Hier erhält der europäische Gedanke einen bodenständigen Anker. Hier wird die Heimatkunde zur direkten Brücke der gegenseitigen Verständigung – und innerhalb eines kleinen Raums zu einer Quelle der Solidarität und Toleranz.
Denn wo könnten wir die Toleranz am wirksamsten ausüben? Doch wohl in dem Bereich, wo wir zu Hause sind, in der uns vertrauten Sphäre, die wir Heimat nennen, die wir lieben, deren zuweilen schmerzhafte Geschichte uns einander näher bringt, und deren Gefüge und Beschaffenheit uns überblickbar erscheinen. Sind das nicht alles Voraussetzungen, die ein gegenseitiges Verständnis und ein “Sichbegreifen” erleichtern, und die uns schlieβlich vor jedem extremen Blendwerk schützen?

Meine Damen und Herren!
Als man an mich herantrat, diese Laudatio zu halten, habe ich sehr gerne zugesagt. Aus zwei Gründen:
Zunächst weil diese Würdigung mir auch die Gelegenheit gibt, mal einiges zu sagen –das auszusprechen, das uns beide, Sie Hans-Josef Schad und mich, in dieser herrlichen, leider auch geschundenen Grenzlandschaft seit Jahren,  ja  Jahrzehnten treibt, immer wieder antreibt und bewegt.
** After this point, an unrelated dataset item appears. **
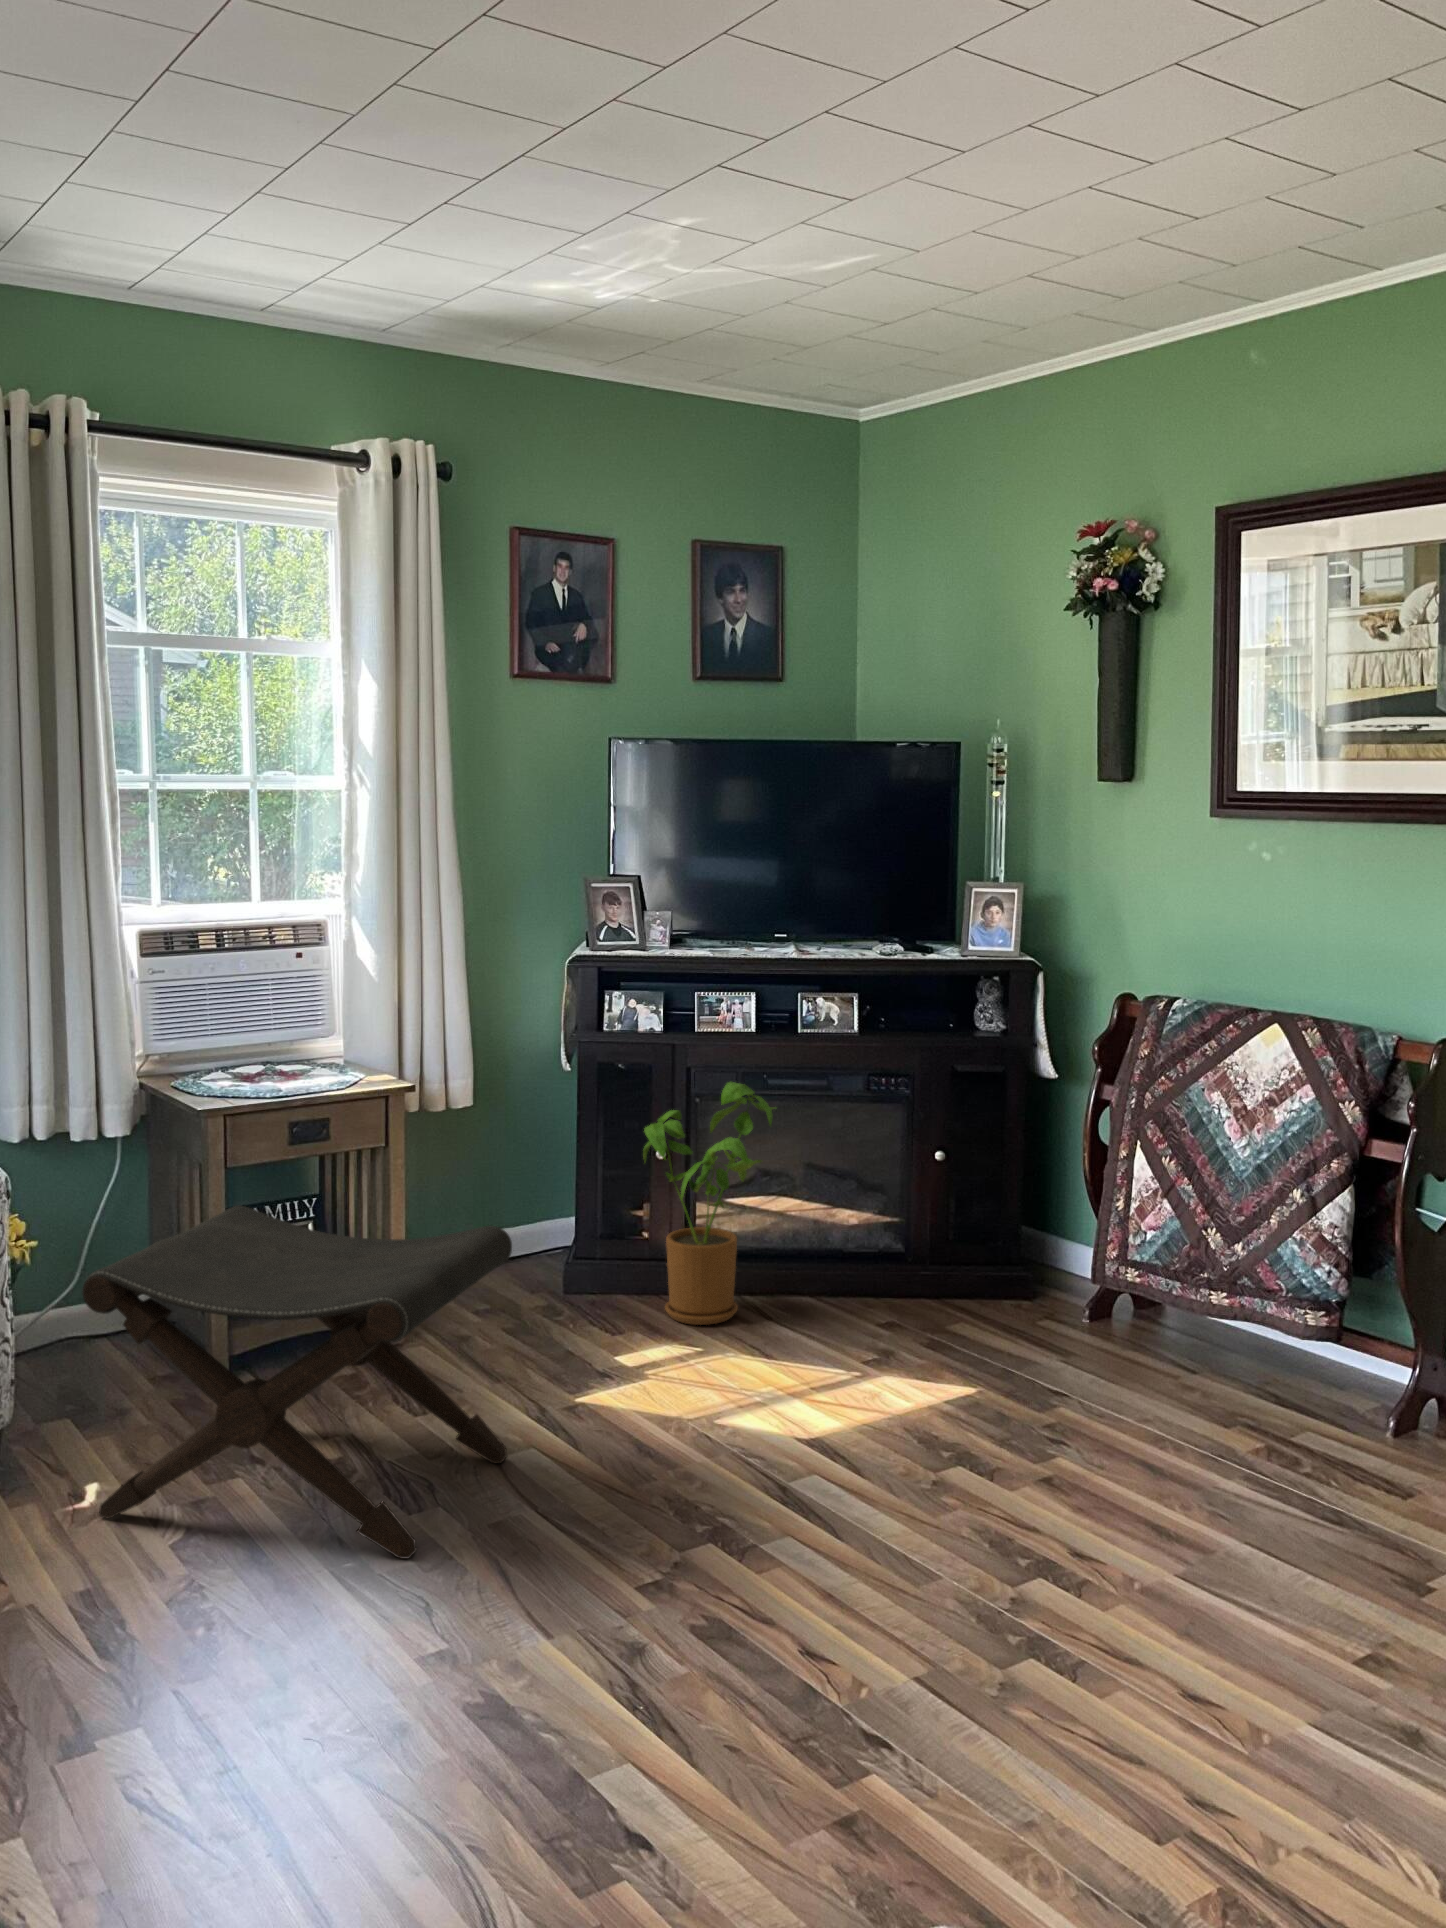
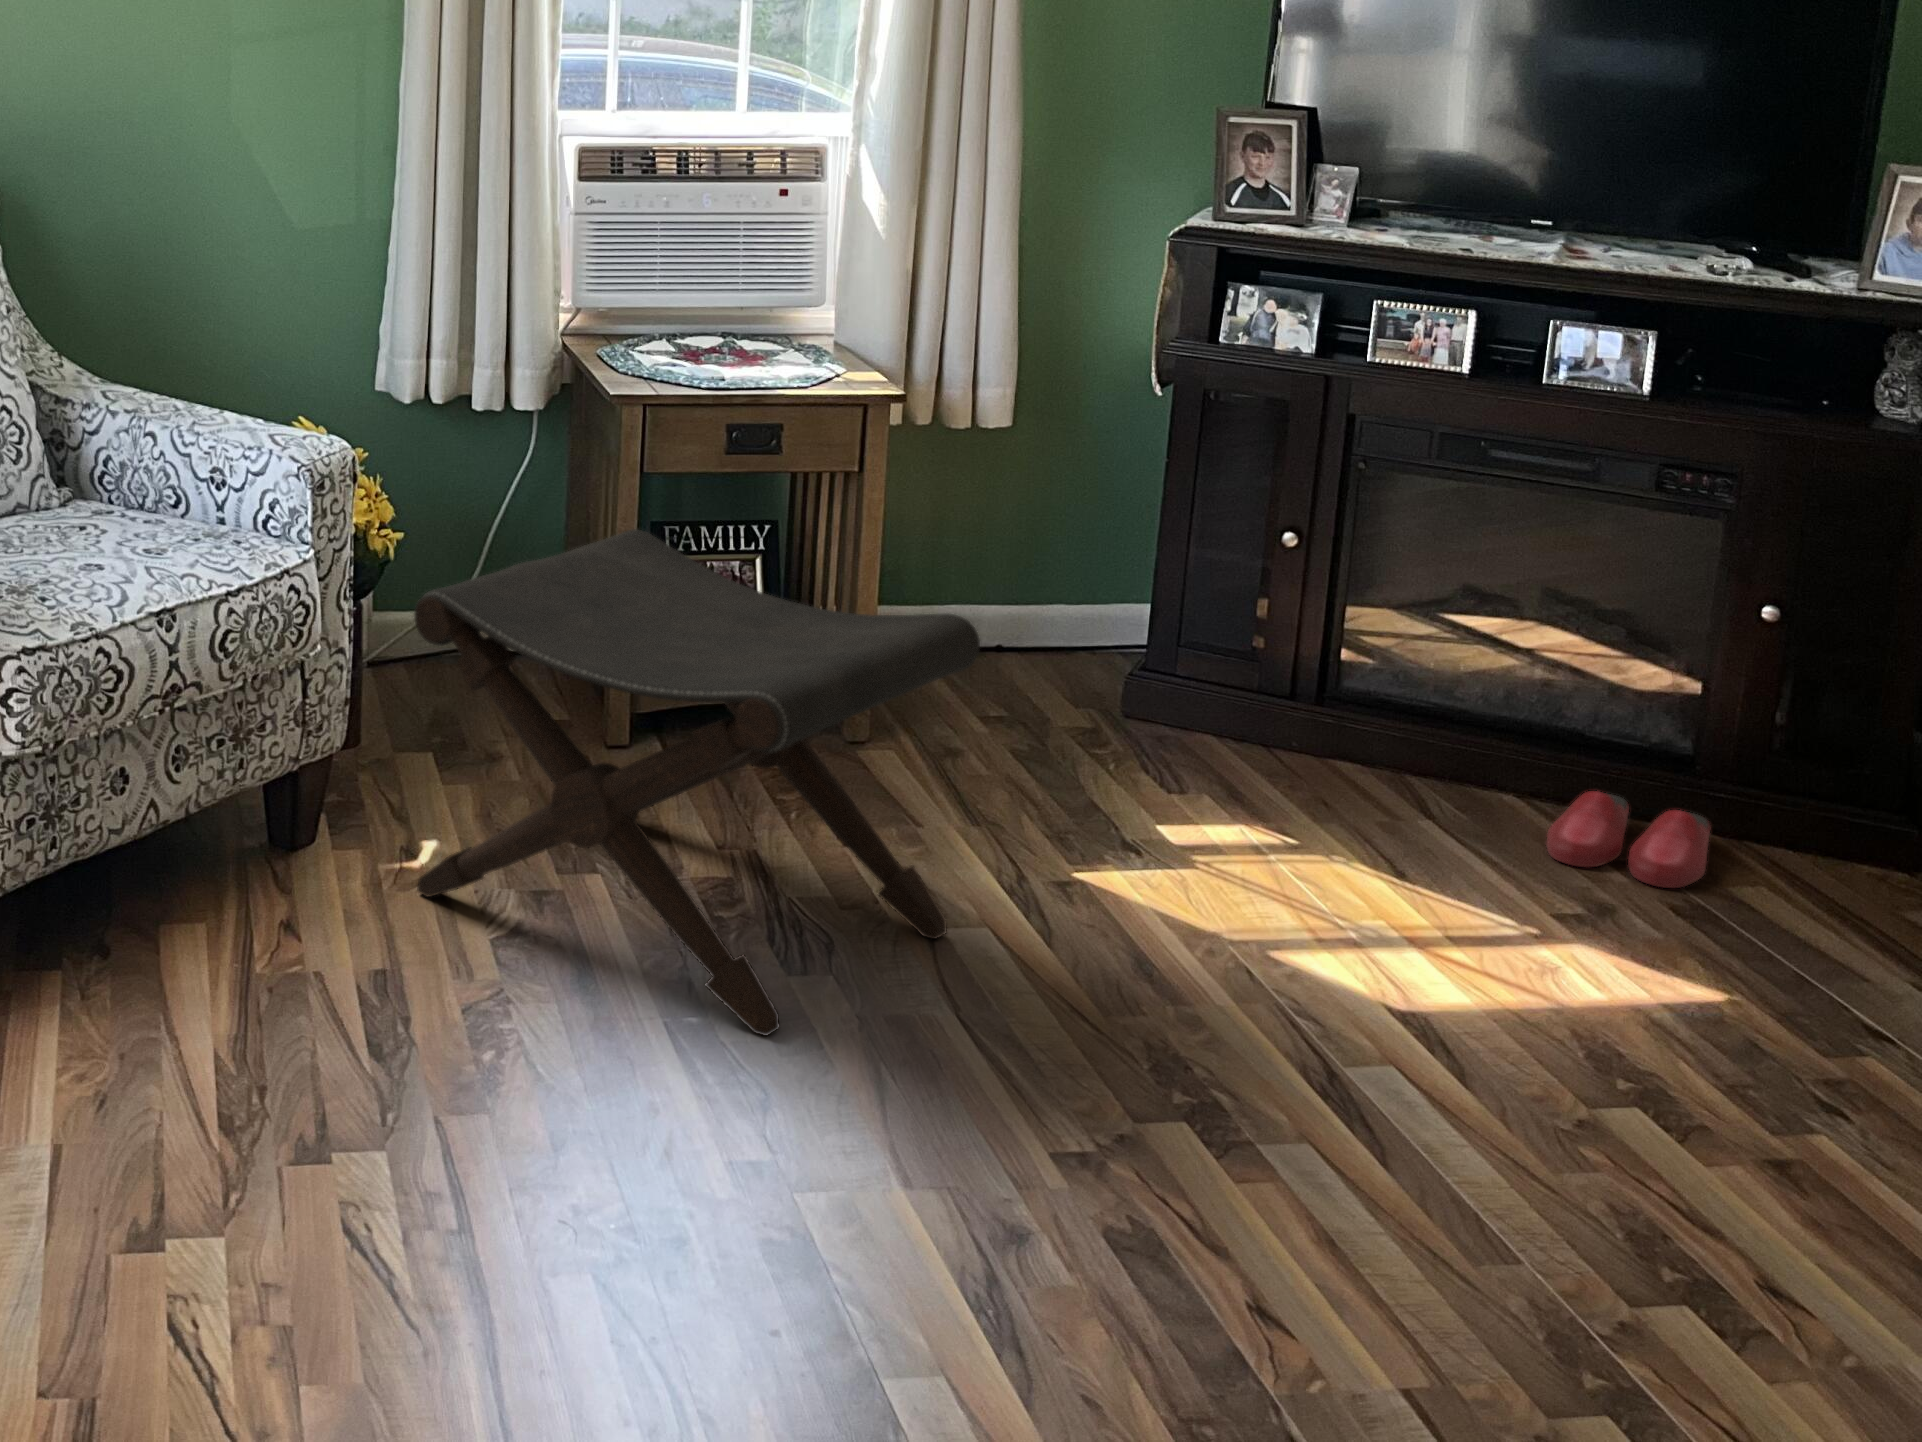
house plant: present [643,1082,774,1325] -> none [1254,447,1483,805]
slippers: none [843,1284,935,1335] -> present [1547,791,1710,888]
Und zweitens, weil diese Feierstunde die alte Verbundenheit zwischen Ihnen, dem Geschichtsverein und mir bekräftigt, eine Verbindung, die sich bereits über vier Jahrzehnte lang zurückverfolgen lässt, wie mir heute noch die Durchsicht meines Briefarchivs gezeigt hat. Das wird auch so bleiben, solange wir auf diesem Globus noch herumwandeln dürfen.

Werte Frau Schad, lieber Herr Schad!
Betrachten Sie diese Würdigung als eine “heimatkundliche Seligsprechung”. Sie ist die Anerkennung für Ihre erfolgreiche Arbeit, wofür wir Ihnen dankbar sind.